Steroid Avoidance Immunosuppression in Low-Risk Kidney Transplant Recipients

• Published in: Transplantation proceedings Vol. 37; no. 4; pp. 1785 - 1788
• Main Authors: Heilman, R.L., Mazur, M.J., Reddy, K.S., Moss, A., Post, D., Mulligan, D.
• Format: Journal Article Conference Proceeding
• Language: English
• Published: New York, NY Elsevier Inc 01.05.2005; Elsevier Science
• Subjects: Adrenal Cortex Hormones - adverse effects; Adult; Aged; Antilymphocyte Serum - therapeutic use; Biological and medical sciences; Female; Fundamental and applied biological sciences. Psychology; Fundamental immunology; Humans; Immunosuppression - methods; Immunosuppressive Agents - therapeutic use; Kidney Transplantation - immunology; Male; Medical sciences; Middle Aged; Postoperative Complications - chemically induced; Postoperative Complications - prevention & control; Surgery (general aspects). Transplantations, organ and tissue grafts. Graft diseases; Tacrolimus - therapeutic use; Tissue, organ and graft immunology; Transplantation, Homologous - immunology; Steroid; Corticosteroid; Transplantation; Homotransplantation; Low risk; Kidney; Medicine; Immunosuppression; Treatment; Urinary system; Surgery; Graft; Immunosuppressive agent
• ISSN: 0041-1345; 1873-2623
• DOI: 10.1016/j.transproceed.2005.02.106

Recent clinical trials have documented the short-term safety of steroid avoidance (SA) in kidney transplant recipients. Since July 2003, we have used a SA immunosuppression protocol for low-risk kidney transplant recipients. Eligibility criteria are age ≥18, primary transplant (living or deceased donor), and tacrolimus started by postoperative day 3. Recipients were excluded if peak/current PRA was >50%/20%, or if they had a positive flow crossmatch, or if they had the recent use of corticosteroids (<6 months). All recipients received induction with rabbit anti-thymocyte globulin, total dose 6 mg/kg, or basiliximab. Recipients received 5 daily doses of corticosteroid and mycophenolate mofetil 1 gm twice daily starting on the day of transplantation.
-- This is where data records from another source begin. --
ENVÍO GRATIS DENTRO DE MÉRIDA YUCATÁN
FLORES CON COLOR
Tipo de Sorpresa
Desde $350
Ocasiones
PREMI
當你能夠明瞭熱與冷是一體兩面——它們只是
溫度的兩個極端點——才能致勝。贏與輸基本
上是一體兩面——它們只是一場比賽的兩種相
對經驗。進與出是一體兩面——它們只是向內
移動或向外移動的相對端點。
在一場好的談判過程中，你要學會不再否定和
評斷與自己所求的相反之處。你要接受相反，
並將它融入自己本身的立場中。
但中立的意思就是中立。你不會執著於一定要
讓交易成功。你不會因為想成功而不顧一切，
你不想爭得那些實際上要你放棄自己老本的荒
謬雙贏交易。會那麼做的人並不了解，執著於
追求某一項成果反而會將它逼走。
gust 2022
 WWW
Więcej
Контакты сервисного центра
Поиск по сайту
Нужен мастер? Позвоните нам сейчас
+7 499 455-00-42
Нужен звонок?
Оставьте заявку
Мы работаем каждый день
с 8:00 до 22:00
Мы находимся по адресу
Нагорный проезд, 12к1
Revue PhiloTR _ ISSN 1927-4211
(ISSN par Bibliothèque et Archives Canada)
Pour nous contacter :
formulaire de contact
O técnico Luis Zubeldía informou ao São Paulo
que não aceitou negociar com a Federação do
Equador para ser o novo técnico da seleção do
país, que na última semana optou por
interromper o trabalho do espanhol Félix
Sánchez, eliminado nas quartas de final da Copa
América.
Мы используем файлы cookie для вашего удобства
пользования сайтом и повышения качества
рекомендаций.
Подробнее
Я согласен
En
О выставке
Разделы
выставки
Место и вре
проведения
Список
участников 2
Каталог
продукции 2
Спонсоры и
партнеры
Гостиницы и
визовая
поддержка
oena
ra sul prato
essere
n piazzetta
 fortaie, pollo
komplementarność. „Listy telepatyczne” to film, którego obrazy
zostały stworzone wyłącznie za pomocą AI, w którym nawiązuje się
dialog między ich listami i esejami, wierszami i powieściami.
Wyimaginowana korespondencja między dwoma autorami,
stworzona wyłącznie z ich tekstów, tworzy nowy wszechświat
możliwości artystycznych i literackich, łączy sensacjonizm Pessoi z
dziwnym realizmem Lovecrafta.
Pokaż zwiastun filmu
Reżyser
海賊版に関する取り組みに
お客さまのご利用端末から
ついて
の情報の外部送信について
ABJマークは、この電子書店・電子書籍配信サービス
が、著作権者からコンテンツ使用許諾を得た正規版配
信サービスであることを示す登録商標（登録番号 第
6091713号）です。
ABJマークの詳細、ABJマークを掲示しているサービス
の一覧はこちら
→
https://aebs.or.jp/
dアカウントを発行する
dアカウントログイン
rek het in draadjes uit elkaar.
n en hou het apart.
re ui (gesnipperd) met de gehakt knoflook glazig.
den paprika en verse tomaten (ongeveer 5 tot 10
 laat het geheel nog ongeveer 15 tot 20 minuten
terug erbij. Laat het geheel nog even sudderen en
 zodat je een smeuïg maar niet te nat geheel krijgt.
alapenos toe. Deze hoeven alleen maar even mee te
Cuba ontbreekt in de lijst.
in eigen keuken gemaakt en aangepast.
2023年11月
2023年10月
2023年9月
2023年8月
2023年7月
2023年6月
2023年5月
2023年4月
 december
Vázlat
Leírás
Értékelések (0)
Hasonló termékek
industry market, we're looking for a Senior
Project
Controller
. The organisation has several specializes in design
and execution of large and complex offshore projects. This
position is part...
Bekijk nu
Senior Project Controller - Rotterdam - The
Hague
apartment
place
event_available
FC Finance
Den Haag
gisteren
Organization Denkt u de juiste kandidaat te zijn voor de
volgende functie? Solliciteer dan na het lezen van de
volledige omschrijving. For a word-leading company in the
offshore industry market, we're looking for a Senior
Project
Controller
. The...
Tacrolimus was started when the serum creatinine level decreased by 20%, or by postoperative day 3. The goal for trough tacrolimus levels was 10–15 ng/mL for the first month, 8–12 ng/mL for months 2–3, and 5–10 ng/mL after month 3. Protocol biopsies (bx) were performed at reperfusion, 1 month, 4 months, and 12 months. Ninety-four kidney transplantations were performed during the study period. Sixty-seven recipients (71%) were eligible and enrolled in SA. Characteristics of the 67 SA recipients: mean age, 53 years (range, 26–70); 41% female; 67% Caucasian; 24% Hispanic; 15% African American; and 5% Native American. Also, 77% received a living donor kidney. The mean follow-up was 180 days (range, 10–360). At last follow-up, 91% remained steroid-free. Biopsy-proven acute rejection (BPAR) occurred in 5 recipients (7.5%). Three recipients (4.5%) had clinical BPAR and 2 had subclinical. One recipient died with pneumonia 4 months following transplantation. Posttransplantation diabetes mellitus (PTDM) occurred in 2 (5%) of 38 recipients. In the initial 41 recipients, 27 had protocol bx at 1 month and 13 at 4 months available for analysis. Chronic allograft nephropathy (CAN) was present on protocol bx in 48% at 1 month and 69% at 4 month. Actuarial (Kaplan-Meier method) patient and graft survival rates at 351 days were 97.8% and 96.8%, respectively. SA with anti-thymocyte globulin induction in low-immunologic risk kidney transplant recipients is safe and is associated with a low risk of BPAR. The incidence of PTDM appears to be lower.